» Your objective:
Exactly as written, write out the lines below from the first to the one containing "ring dip: (370, 612)", inclusive. Pictures do not belong in the copy.

---------- Task material

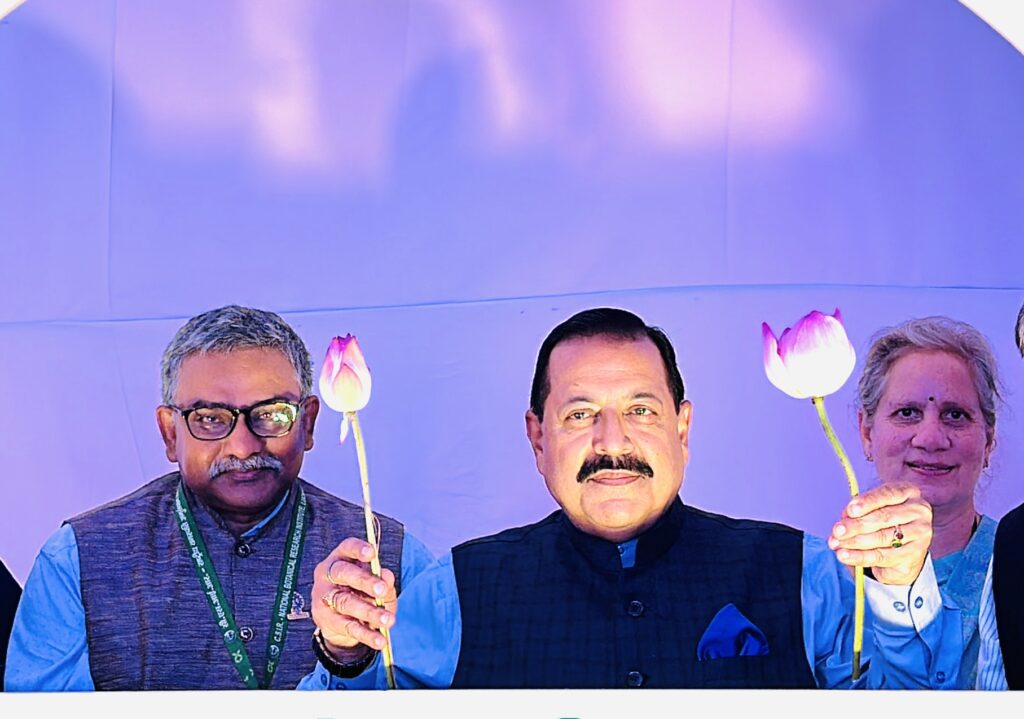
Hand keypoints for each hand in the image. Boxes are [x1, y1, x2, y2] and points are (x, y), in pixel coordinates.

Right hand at [311, 537, 396, 660]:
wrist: (339, 621)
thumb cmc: (360, 592)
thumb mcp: (375, 584)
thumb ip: (383, 580)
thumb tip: (387, 577)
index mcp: (340, 558)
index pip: (347, 548)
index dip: (358, 549)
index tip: (372, 553)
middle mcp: (327, 574)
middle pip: (343, 573)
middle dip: (364, 581)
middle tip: (382, 590)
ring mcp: (323, 597)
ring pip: (346, 602)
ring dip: (370, 612)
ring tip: (388, 620)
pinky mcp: (326, 620)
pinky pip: (348, 627)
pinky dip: (367, 634)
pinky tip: (380, 639)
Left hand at [828, 482, 932, 585]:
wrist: (902, 553)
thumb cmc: (883, 523)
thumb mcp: (871, 510)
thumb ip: (858, 511)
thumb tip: (844, 519)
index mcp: (909, 492)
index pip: (888, 494)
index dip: (868, 502)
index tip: (850, 510)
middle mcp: (919, 511)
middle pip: (885, 517)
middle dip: (856, 525)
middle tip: (837, 531)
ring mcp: (921, 533)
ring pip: (883, 537)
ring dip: (855, 542)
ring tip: (836, 544)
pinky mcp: (915, 554)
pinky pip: (883, 556)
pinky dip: (860, 556)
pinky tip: (845, 556)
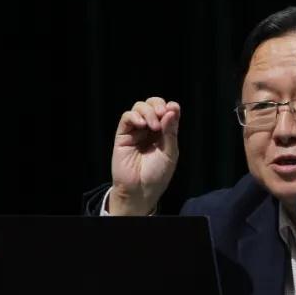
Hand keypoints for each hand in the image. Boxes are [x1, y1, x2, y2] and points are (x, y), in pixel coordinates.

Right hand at [109, 97, 180, 215]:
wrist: (140, 190)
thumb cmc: (157, 175)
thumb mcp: (170, 153)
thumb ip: (171, 132)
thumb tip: (172, 109)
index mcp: (163, 132)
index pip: (166, 111)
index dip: (169, 107)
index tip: (173, 109)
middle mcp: (149, 129)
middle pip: (152, 104)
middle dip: (158, 104)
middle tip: (162, 114)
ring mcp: (135, 131)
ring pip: (139, 107)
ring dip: (148, 111)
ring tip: (153, 126)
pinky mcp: (122, 135)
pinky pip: (126, 117)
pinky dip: (134, 116)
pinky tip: (142, 124)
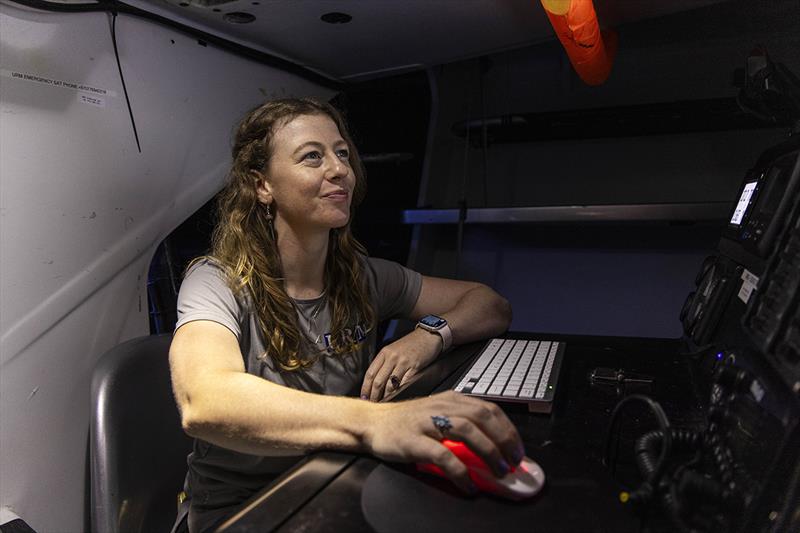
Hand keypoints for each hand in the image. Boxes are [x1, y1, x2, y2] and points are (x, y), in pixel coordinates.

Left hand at [361, 328, 440, 401]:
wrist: (428, 336)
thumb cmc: (411, 344)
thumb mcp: (394, 349)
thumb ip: (384, 362)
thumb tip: (376, 380)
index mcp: (384, 352)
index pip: (370, 373)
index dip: (365, 387)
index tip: (363, 396)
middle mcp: (392, 357)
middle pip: (378, 381)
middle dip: (373, 395)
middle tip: (372, 403)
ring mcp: (403, 362)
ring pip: (389, 384)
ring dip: (385, 396)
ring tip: (383, 403)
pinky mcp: (414, 367)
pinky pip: (403, 383)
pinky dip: (398, 392)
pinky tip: (396, 397)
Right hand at [364, 391, 525, 493]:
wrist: (371, 423)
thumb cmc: (406, 422)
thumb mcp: (436, 414)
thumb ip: (460, 423)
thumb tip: (492, 448)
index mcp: (451, 399)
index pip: (489, 408)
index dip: (508, 429)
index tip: (518, 449)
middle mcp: (442, 407)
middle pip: (483, 417)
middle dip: (504, 440)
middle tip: (513, 462)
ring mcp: (427, 422)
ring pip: (467, 431)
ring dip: (488, 453)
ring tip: (498, 472)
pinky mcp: (414, 441)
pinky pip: (443, 456)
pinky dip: (461, 472)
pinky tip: (469, 485)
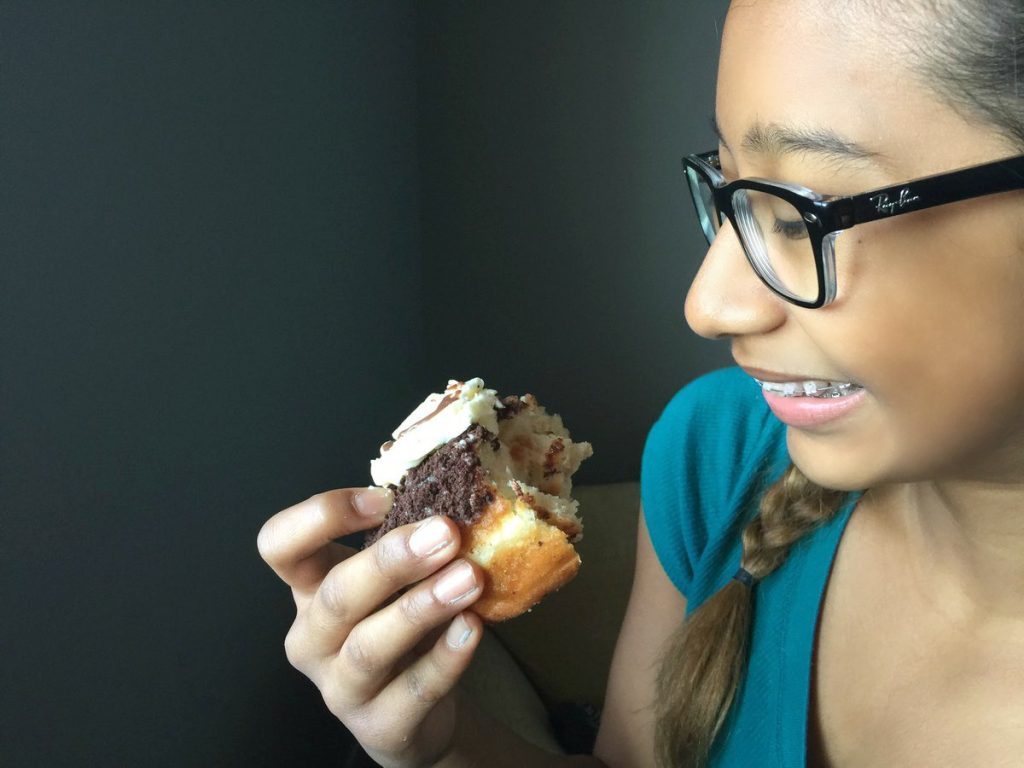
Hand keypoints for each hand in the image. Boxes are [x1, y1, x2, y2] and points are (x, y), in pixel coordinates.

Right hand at [258, 487, 484, 767]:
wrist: (415, 713)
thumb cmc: (399, 625)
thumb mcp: (391, 580)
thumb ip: (405, 539)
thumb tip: (454, 486)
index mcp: (307, 587)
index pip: (279, 544)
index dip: (321, 516)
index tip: (383, 498)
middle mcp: (312, 638)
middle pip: (335, 595)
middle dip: (391, 561)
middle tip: (445, 532)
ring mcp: (340, 687)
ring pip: (370, 647)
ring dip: (421, 607)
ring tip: (469, 577)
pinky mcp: (379, 726)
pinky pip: (412, 690)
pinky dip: (446, 658)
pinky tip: (473, 628)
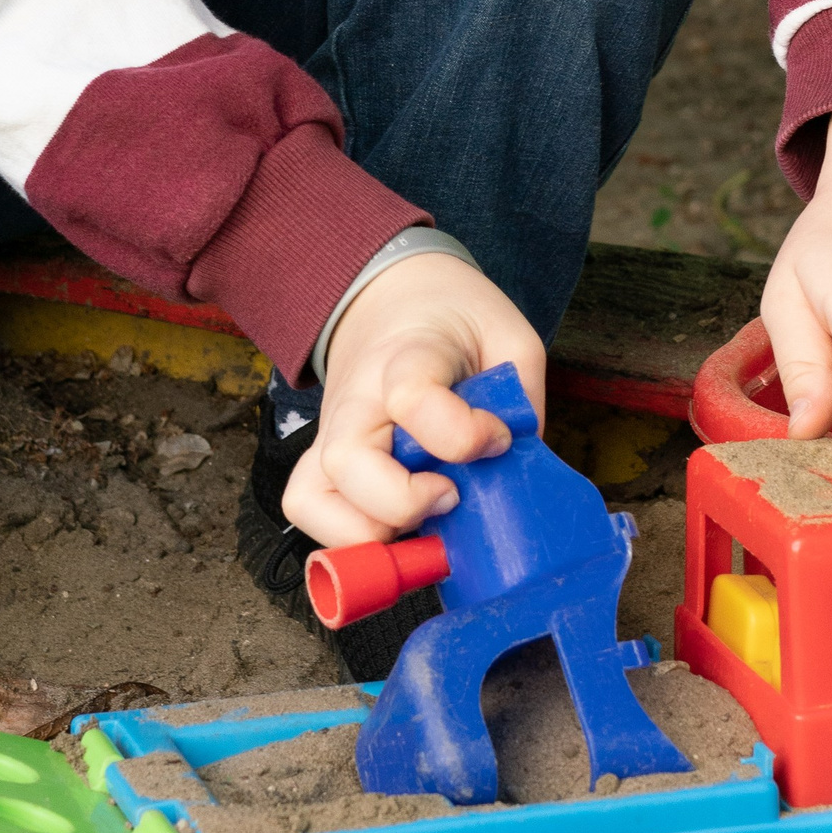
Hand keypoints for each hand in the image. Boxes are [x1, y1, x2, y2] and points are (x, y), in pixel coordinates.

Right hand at [281, 255, 546, 549]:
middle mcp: (355, 401)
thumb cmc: (450, 318)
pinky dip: (345, 536)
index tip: (499, 438)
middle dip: (404, 504)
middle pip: (348, 463)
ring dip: (369, 531)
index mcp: (404, 358)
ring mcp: (331, 434)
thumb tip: (517, 470)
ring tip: (421, 522)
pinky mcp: (322, 461)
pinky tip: (397, 527)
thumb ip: (522, 399)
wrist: (390, 296)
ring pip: (312, 499)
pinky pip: (308, 510)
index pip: (412, 399)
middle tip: (453, 496)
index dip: (463, 436)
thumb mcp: (505, 335)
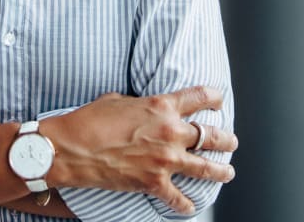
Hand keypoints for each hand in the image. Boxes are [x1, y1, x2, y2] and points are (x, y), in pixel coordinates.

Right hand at [42, 86, 237, 215]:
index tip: (219, 101)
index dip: (215, 98)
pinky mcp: (154, 183)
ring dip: (221, 170)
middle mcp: (170, 131)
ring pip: (207, 167)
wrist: (72, 148)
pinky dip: (186, 204)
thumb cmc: (89, 120)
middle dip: (226, 138)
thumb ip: (140, 104)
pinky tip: (189, 206)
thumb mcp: (117, 100)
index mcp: (161, 106)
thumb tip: (145, 110)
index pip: (200, 97)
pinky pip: (179, 199)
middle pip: (212, 135)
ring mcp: (165, 160)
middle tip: (231, 140)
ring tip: (228, 171)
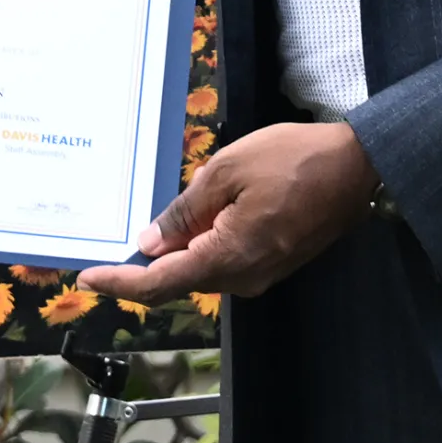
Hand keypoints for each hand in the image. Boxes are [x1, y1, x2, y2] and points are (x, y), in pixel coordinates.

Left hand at [78, 122, 377, 303]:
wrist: (355, 166)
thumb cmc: (291, 159)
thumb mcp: (227, 170)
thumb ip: (185, 211)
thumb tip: (149, 244)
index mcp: (228, 257)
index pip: (161, 283)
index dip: (120, 283)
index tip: (86, 279)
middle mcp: (243, 279)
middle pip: (178, 282)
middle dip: (141, 270)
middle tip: (104, 256)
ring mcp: (261, 274)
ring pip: (201, 272)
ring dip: (172, 256)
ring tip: (144, 233)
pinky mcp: (272, 262)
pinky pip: (223, 262)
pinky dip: (198, 248)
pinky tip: (187, 225)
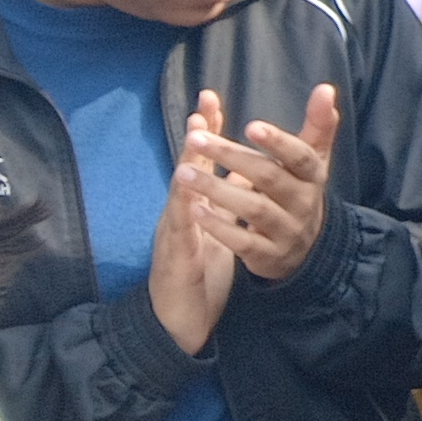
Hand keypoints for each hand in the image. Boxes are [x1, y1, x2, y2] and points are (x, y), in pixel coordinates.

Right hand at [144, 98, 239, 355]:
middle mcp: (183, 214)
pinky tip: (191, 200)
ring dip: (188, 167)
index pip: (204, 164)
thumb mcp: (219, 229)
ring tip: (194, 136)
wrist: (179, 321)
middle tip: (203, 104)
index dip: (207, 132)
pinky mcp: (176, 261)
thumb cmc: (200, 272)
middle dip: (197, 137)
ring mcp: (176, 235)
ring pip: (182, 197)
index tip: (211, 99)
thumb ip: (228, 200)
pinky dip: (186, 216)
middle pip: (188, 170)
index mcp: (198, 206)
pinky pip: (182, 236)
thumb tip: (245, 171)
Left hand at [180, 84, 336, 284]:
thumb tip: (326, 88)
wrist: (304, 249)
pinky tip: (194, 209)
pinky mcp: (268, 256)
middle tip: (195, 139)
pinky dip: (219, 227)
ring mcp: (286, 231)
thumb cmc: (299, 192)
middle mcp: (304, 203)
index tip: (251, 126)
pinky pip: (244, 242)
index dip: (279, 143)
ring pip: (254, 209)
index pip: (300, 157)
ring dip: (217, 190)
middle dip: (231, 157)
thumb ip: (318, 125)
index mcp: (313, 177)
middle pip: (270, 178)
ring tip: (183, 173)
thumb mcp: (312, 161)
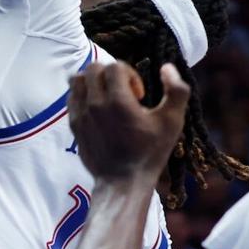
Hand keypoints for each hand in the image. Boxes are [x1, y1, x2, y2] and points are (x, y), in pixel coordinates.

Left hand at [68, 62, 188, 182]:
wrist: (123, 181)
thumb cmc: (151, 152)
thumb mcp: (173, 121)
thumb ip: (177, 90)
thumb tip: (166, 68)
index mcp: (118, 100)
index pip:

--------------------

» Solution to this task:
Hand keypoints for each hand in the image. Boxes are [x1, y1, x2, y2] and points are (x, y), in pixel coordinates.

Right hand at [311, 537, 396, 660]:
wrist: (339, 621)
thumb cmc: (360, 592)
thumb mcp: (375, 584)
thumb ip: (383, 580)
thumb tip: (387, 577)
index mcp: (340, 558)
index pip: (347, 548)
index dip: (358, 549)
index tip: (372, 553)
middle mcp: (327, 574)
middle pip: (343, 573)
middle dip: (364, 581)
middle tip: (382, 590)
ring mcp: (323, 597)
ring pip: (346, 602)
ring dip: (370, 612)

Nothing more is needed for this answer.